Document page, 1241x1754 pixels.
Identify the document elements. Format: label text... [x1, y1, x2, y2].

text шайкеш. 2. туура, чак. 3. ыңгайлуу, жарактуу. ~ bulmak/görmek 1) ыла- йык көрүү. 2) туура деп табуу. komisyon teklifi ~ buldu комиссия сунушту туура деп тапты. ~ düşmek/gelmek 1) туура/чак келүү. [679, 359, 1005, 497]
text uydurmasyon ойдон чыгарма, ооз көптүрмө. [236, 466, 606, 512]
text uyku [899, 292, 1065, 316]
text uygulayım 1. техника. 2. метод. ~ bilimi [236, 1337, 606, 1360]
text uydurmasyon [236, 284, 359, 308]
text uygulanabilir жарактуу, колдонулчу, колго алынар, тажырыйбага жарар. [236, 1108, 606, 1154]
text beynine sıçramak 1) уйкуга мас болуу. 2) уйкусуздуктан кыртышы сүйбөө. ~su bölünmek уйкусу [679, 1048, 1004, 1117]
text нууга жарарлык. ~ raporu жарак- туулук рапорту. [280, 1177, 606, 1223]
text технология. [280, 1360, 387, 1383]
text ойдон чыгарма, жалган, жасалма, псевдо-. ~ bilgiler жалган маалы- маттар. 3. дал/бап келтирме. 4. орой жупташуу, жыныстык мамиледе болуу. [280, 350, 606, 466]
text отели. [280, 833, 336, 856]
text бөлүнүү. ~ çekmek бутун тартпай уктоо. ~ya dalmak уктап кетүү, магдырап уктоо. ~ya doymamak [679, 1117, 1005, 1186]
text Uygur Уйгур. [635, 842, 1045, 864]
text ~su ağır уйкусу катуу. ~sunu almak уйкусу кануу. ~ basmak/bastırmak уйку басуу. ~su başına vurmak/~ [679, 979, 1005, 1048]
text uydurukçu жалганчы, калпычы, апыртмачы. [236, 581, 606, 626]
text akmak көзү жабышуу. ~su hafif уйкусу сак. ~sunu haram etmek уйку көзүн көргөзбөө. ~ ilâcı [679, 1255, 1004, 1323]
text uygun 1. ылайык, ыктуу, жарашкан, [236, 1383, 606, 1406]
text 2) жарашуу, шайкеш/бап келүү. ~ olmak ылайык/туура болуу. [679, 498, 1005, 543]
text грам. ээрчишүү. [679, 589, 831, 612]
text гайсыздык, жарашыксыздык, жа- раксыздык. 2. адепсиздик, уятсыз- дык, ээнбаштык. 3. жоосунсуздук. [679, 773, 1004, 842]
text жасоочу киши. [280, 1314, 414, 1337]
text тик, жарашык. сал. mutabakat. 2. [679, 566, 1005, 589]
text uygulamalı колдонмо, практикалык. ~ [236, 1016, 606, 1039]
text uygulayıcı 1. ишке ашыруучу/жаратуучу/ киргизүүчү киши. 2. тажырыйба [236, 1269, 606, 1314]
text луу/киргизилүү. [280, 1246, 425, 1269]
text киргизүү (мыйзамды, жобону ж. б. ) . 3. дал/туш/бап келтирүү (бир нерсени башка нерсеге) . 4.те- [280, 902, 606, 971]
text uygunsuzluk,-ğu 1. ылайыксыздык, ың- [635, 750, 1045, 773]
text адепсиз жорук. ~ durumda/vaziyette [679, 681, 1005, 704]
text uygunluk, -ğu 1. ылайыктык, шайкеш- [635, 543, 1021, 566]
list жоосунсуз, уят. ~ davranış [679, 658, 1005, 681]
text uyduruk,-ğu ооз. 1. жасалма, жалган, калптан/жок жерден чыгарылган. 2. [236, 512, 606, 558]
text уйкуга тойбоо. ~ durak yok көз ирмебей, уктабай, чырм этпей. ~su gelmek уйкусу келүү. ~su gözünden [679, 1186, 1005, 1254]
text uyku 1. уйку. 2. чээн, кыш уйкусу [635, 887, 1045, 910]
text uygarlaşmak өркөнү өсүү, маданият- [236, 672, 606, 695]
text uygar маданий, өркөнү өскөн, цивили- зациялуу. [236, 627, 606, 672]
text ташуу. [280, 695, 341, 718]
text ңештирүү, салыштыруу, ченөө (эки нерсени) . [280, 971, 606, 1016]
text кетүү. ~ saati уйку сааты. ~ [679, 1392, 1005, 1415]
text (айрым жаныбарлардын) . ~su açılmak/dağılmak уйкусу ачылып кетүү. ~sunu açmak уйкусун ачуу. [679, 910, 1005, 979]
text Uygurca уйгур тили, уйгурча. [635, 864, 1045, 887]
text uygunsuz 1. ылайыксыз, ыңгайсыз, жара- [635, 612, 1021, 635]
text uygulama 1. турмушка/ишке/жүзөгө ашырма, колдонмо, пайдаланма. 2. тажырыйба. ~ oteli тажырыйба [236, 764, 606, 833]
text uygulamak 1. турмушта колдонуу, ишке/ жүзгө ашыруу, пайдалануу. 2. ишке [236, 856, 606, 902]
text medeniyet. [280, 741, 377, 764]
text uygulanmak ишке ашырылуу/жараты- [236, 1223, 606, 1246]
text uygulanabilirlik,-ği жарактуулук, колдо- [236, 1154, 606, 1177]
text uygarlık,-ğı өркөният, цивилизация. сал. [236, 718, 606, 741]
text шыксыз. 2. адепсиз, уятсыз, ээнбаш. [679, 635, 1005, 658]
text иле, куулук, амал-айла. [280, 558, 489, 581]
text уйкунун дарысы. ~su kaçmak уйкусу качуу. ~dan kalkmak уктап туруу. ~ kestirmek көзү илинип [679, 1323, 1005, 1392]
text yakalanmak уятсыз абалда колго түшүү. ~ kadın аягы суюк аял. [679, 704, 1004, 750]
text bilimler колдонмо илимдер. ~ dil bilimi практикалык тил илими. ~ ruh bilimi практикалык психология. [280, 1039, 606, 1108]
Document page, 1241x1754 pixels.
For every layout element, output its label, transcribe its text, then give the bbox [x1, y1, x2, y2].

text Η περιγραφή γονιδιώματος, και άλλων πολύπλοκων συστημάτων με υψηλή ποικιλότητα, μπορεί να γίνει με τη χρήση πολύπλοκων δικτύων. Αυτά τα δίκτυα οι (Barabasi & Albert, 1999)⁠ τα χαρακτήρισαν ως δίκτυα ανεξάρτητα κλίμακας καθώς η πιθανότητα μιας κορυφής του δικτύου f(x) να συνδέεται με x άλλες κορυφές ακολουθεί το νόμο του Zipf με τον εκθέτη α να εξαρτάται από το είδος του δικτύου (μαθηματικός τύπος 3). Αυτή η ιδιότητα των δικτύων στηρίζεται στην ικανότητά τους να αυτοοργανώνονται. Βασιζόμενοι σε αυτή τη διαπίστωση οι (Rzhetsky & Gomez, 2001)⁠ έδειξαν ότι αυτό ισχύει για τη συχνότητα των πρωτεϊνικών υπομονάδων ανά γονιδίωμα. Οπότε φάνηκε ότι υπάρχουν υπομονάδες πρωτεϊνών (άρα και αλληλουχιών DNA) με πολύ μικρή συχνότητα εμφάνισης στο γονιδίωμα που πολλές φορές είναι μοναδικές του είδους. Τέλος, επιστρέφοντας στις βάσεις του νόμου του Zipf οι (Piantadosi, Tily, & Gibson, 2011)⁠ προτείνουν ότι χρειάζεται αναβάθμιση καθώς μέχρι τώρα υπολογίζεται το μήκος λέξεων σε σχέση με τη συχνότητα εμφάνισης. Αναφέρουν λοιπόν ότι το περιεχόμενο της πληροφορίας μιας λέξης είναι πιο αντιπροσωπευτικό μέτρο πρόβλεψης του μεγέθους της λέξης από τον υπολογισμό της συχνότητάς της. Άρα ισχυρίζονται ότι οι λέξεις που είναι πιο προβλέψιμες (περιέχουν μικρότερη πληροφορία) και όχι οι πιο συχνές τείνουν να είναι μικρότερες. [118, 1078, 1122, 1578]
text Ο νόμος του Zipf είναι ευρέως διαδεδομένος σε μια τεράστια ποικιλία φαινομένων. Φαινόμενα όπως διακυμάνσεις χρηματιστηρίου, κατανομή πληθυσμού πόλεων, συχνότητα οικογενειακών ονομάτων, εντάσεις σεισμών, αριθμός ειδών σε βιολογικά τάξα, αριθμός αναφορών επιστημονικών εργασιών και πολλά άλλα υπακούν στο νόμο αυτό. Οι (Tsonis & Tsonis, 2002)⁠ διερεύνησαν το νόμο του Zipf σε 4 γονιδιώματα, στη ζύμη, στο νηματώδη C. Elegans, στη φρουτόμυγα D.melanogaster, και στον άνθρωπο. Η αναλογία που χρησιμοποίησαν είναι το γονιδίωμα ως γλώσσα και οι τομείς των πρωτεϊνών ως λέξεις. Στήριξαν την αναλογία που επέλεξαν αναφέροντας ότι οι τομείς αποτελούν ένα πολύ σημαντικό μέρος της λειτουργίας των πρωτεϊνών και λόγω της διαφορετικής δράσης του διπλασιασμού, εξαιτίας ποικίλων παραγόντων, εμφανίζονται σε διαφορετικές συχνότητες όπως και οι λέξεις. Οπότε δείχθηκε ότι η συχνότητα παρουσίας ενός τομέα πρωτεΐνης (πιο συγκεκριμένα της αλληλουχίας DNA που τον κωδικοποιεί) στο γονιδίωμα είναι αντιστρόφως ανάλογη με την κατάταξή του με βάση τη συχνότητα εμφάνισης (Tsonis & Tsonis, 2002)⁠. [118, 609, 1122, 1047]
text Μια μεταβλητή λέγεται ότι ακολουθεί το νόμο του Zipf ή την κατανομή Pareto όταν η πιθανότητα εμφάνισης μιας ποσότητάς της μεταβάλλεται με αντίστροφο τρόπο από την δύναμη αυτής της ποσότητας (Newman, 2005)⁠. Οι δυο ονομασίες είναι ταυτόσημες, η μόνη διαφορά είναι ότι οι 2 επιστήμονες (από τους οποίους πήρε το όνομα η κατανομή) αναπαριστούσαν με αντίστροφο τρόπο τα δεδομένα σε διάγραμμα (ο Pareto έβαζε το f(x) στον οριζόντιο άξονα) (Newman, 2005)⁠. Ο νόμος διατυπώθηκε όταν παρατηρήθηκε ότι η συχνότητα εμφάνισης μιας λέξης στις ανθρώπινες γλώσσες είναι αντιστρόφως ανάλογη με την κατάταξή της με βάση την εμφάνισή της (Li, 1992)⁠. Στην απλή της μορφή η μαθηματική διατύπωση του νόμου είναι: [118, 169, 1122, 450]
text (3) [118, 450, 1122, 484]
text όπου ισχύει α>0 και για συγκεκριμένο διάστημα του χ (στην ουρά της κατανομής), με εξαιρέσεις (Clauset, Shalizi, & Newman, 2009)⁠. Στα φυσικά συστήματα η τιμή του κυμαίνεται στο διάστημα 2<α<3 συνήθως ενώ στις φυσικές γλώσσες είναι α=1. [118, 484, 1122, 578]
:::
**Aim**
Copy the rows above word for word, starting at the row that contains "text шайкеш. 2." and stopping after the row that contains "text Uygur Уйгур. [635, 842, 1045, 864]".

**Result**
text шайкеш. 2. туура, чак. 3. ыңгайлуу, жарактуу. ~ bulmak/görmek 1) ыла- йык көрүү. 2) туура деп табуу. komisyon teklifi ~ buldu комиссия сунушту туура деп тапты. ~ düşmek/gelmek 1) туура/чак келүү. [679, 359, 1005, 497]
text uydurmasyon ойдон чыгарма, ооз көптүрмө. [236, 466, 606, 512]
text uyku [899, 292, 1065, 316]
text uygulayım 1. техника. 2. метод. ~ bilimi [236, 1337, 606, 1360]
text uydurmasyon [236, 284, 359, 308]
text uygulanabilir жарактуу, колдонулчу, колго алынар, тажырыйбага жарар. [236, 1108, 606, 1154]
text beynine sıçramak 1) уйкуга мас болуу. 2) уйкусуздуктан кыртышы сүйбөө. ~su bölünmek уйкусу [679, 1048, 1004, 1117]
text нууга жарарлык. ~ raporu жарак- туулук рапорту. [280, 1177, 606, 1223]
text технология. [280, 1360, 387, 1383]
text ойдон чыгарма, жалган, жасалма, псевдо-. ~ bilgiler жалган маалы- маттар. 3. дал/бап келтирме. 4. орой жупташуу, жыныстык мамиледе болуу. [280, 350, 606, 466]
text отели. [280, 833, 336, 856]
text бөлүнүү. ~ çekmek бутун тартпай уктоо. ~ya dalmak уктап кетүү, магдырап уктоо. ~ya doymamak [679, 1117, 1005, 1186]
text Uygur Уйгур. [635, 842, 1045, 864]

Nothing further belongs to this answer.